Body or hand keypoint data
== Segment start ==

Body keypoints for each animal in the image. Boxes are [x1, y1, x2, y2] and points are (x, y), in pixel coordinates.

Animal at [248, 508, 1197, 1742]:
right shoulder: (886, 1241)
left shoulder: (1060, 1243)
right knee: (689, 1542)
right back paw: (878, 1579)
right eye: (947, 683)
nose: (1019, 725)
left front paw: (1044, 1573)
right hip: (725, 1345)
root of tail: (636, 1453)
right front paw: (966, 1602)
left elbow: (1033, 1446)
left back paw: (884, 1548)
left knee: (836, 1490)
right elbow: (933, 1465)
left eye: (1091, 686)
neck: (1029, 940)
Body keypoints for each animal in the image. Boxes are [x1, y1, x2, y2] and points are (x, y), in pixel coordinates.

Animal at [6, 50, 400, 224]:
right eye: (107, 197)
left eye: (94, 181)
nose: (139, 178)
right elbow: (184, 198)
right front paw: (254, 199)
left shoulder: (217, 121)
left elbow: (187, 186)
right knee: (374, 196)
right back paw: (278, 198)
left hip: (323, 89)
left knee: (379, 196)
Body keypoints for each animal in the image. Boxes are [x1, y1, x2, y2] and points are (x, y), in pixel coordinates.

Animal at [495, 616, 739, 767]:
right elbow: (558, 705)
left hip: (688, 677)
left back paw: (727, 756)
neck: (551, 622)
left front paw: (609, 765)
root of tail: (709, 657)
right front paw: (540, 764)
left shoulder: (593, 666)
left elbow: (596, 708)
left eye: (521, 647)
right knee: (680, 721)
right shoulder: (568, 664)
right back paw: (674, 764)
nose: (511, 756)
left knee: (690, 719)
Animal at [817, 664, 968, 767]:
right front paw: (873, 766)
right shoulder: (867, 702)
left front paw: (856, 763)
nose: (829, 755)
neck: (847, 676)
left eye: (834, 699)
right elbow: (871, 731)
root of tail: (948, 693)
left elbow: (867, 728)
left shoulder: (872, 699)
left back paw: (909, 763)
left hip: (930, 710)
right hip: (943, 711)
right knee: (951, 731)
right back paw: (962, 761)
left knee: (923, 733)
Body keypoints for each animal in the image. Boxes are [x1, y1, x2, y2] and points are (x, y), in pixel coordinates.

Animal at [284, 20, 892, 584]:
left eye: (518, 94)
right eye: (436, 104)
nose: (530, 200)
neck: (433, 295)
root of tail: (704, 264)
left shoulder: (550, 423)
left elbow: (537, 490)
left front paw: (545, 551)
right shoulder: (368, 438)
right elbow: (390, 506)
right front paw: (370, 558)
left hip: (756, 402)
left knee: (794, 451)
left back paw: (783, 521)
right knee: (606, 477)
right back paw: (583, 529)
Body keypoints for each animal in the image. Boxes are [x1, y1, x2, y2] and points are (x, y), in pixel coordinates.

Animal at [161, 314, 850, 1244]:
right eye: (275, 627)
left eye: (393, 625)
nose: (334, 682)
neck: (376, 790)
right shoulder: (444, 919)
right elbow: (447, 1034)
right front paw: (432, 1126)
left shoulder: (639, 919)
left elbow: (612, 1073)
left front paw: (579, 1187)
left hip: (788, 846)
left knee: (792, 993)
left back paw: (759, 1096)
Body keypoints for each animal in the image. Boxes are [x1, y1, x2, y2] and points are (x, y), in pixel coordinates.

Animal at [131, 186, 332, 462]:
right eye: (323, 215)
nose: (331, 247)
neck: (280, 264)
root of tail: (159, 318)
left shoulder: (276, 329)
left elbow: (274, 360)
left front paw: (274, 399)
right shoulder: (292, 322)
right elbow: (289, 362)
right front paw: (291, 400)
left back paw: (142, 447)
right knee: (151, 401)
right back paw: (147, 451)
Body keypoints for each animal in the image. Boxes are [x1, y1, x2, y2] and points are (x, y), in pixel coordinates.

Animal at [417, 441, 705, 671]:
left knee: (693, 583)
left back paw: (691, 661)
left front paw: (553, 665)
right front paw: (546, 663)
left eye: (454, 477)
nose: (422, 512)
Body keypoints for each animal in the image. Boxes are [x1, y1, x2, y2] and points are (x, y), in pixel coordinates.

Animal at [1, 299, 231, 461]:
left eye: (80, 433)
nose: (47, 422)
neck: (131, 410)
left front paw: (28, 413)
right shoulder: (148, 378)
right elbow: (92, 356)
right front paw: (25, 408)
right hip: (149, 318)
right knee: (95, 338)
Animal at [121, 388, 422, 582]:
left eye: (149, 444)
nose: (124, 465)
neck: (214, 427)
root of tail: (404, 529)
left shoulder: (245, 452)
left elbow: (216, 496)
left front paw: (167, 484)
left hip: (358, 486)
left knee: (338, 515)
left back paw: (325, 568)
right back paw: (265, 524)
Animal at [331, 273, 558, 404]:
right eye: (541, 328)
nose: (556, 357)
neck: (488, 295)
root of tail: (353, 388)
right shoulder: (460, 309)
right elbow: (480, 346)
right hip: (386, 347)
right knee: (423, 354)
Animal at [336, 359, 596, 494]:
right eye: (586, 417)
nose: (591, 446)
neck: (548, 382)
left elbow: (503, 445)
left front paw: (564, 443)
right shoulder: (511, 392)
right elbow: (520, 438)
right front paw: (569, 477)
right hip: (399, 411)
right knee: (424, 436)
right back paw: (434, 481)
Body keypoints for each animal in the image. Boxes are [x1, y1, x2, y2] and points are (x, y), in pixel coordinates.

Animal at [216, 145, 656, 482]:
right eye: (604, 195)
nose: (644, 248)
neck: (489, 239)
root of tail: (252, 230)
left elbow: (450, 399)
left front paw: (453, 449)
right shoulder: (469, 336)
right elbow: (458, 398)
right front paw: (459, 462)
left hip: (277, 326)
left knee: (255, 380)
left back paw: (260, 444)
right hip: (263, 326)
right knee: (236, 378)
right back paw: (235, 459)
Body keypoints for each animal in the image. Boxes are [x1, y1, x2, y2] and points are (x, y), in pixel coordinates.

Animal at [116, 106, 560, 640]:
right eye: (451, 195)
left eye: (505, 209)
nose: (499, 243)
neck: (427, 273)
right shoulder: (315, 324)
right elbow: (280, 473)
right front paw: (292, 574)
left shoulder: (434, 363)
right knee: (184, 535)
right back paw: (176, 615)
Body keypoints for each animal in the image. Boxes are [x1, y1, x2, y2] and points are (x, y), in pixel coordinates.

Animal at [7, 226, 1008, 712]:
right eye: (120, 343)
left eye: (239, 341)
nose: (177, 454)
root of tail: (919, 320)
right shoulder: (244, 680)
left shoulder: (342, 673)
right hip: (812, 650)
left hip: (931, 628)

== Segment end ==

• TRY IT:
Nothing in the data should be left out when you retype it exactly.

• RESPONSE:
Body keypoints for each animal in the image. Boxes are [x1, y1, x2, y2] and points are (x, y), in pixel coordinates.

Animal at [248, 508, 1197, 1742]:
right shoulder: (886, 1241)
left shoulder: (1060, 1243)
right knee: (689, 1542)
right back paw: (878, 1579)
right eye: (947, 683)
nose: (1019, 725)
left front paw: (1044, 1573)
right hip: (725, 1345)
root of tail: (636, 1453)
right front paw: (966, 1602)
left elbow: (1033, 1446)
left back paw: (884, 1548)
left knee: (836, 1490)
right elbow: (933, 1465)
left eye: (1091, 686)
neck: (1029, 940)
Body keypoints for each animal in the image. Boxes are [x1, y1, x2, y2] and points are (x, y), in pixel coordinates.

Animal at [6, 50, 400, 224]:
right eye: (107, 197)
left eye: (94, 181)
nose: (139, 178)
right elbow: (184, 198)
right front paw: (254, 199)
left shoulder: (217, 121)
left elbow: (187, 186)
right knee: (374, 196)
right back paw: (278, 198)
left hip: (323, 89)
left knee: (379, 196)
Body keypoints for each animal in the image. Boxes are [x1, y1, x2, y2] and points are (x, y), in pixel coordinates.

Animal at [495, 616, 739, 767]:
right elbow: (558, 705)
left hip: (688, 677)
left back paw: (727, 756)
neck: (551, 622)
left front paw: (609, 765)
root of tail: (709, 657)
right front paw: (540, 764)
left shoulder: (593, 666)
left elbow: (596, 708)
left eye: (521, 647)
right knee: (680, 721)
right shoulder: (568, 664)
right back paw: (674, 764)
nose: (511, 756)
left knee: (690, 719)
Animal at [817, 664, 968, 767]:
right front paw: (873, 766)
right shoulder: (867, 702)
left front paw: (856, 763)
nose: (829, 755)
neck: (847, 676)
left eye: (834, 699)
right elbow: (871, 731)
root of tail: (948, 693)
left elbow: (867, 728)
left shoulder: (872, 699)
left back paw: (909, 763)
left hip: (930, 710)
right hip: (943, 711)
right knee: (951, 731)
right back paw: (962, 761)
left knee: (923, 733)
Body keypoints for each animal in the image. Boxes are [x1, y1, x2, y2] and points are (x, y), in pixel coordinates.

Animal at [284, 20, 892, 584]:
left eye: (518, 94)
right eye: (436, 104)
nose: (530, 200)
neck: (433, 295)
root of tail: (704, 264)
left shoulder: (550, 423)
left elbow: (537, 490)
left front paw: (545, 551)
right shoulder: (368, 438)
right elbow: (390, 506)
right front paw: (370, 558)
left hip: (756, 402)
left knee: (794, 451)
left back paw: (783, 521)
right knee: (606, 477)
right back paw: (583, 529)
Body keypoints for each animal in the image. Boxes are [x1, y1, x2, y2] and points are (x, y), in pixel coordinates.

Animal at [161, 314, 850, 1244]:
right eye: (275, 627)
left eye: (393, 625)
nose: (334, 682)
neck: (376, 790)
right shoulder: (444, 919)
right elbow: (447, 1034)
right front paw: (432, 1126)
left shoulder: (639, 919)
left elbow: (612, 1073)
left front paw: (579, 1187)
left hip: (788, 846)
left knee: (792, 993)
left back paw: (759, 1096)
Body keypoints for each animal in the image. Boxes are [x1, y1, x2, y2] and points are (x, y), in pixel coordinates.

Animal at [131, 186, 332, 462]:
right eye: (323, 215)
nose: (331, 247)
neck: (280, 264)
root of tail: (159, 318)
left shoulder: (276, 329)
left elbow: (274, 360)
left front paw: (274, 399)
right shoulder: (292, 322)
right elbow: (289, 362)
right front paw: (291, 400)
left back paw: (142, 447)
right knee: (151, 401)
right back paw: (147, 451)
Body keypoints for each animal in the image. Boxes are [x1, y1, x2, y2] and points are (x, y), in pixel coordinates.

Animal at [417, 441, 705, 671]:
left knee: (693, 583)
left back paw: (691, 661)
left front paw: (553, 665)
right front paw: (546, 663)
left eye: (454, 477)
nose: (422, 512)
Body keypoints for each animal in the image. Boxes are [x1, y1, x2, y2] and points are (x, y), in pixel coordinates.

Animal at [1, 299, 231, 461]:
left eye: (80, 433)
nose: (47, 422)
neck: (131, 410)
left front paw: (28, 413)
right shoulder: (148, 378)
right elbow: (92, 356)
right front paw: (25, 408)
right hip: (149, 318)
right knee: (95, 338)
Animal at [121, 388, 422, 582]:
left eye: (149, 444)
nose: (124, 465)
neck: (214, 427)
root of tail: (404, 529)
left shoulder: (245, 452)
left elbow: (216, 496)
left front paw: (167, 484)
left hip: (358, 486)
left knee: (338, 515)
left back paw: (325, 568)
right back paw: (265, 524)
Animal at [331, 273, 558, 404]:
right eye: (541, 328)
nose: (556, 357)
neck: (488, 295)
root of tail: (353, 388)
right shoulder: (460, 309)
right elbow: (480, 346)
right hip: (386, 347)
right knee: (423, 354)
Animal at [336, 359, 596, 494]:
right eye: (586, 417)
nose: (591, 446)
neck: (548, 382)
left elbow: (503, 445)
left front paw: (564, 443)
right shoulder: (511, 392)
right elbow: (520, 438)
right front paw: (569, 477)
right hip: (399, 411)
right knee: (424, 436)
right back paw: (434, 481)
Body keypoints for each animal in the image. Boxes are [x1, y1, x2, y2] and points are (x, y), in pixel coordinates.

Animal at [216, 145, 656, 482]:
right eye: (604, 195)
nose: (644, 248)
neck: (489, 239)
root of tail: (252, 230)
left elbow: (450, 399)
left front paw: (453, 449)
right shoulder: (469, 336)
right elbow: (458, 398)
right front paw: (459, 462)
left hip: (277, 326)
left knee: (255, 380)
left back paw: (260, 444)
right hip: (263, 326)
right knee: (236, 378)
right back paw: (235, 459)
Body keypoints for each animal in the image. Boxes are [x1, y1, x2, y2] and points are (x, y), in pixel coordinates.

Animal at [116, 106, 560, 640]:
right eye: (451, 195)
left eye: (505, 209)
nose: (499, 243)
neck: (427, 273)
right shoulder: (315, 324)
right elbow: (280, 473)
right front paw: (292, 574)
left shoulder: (434, 363)
right knee: (184, 535)
right back paw: (176, 615)
Body keypoints for each animal in the image. Boxes are [x1, y1, x2, y2] and points are (x, y), in pixel coordinates.

Animal at [7, 226, 1008, 712]:
right eye: (120, 343)
left eye: (239, 341)
nose: (177, 454)
root of tail: (919, 320)
right shoulder: (244, 680)
left shoulder: (342, 673)
right hip: (812, 650)
left hip: (931, 628)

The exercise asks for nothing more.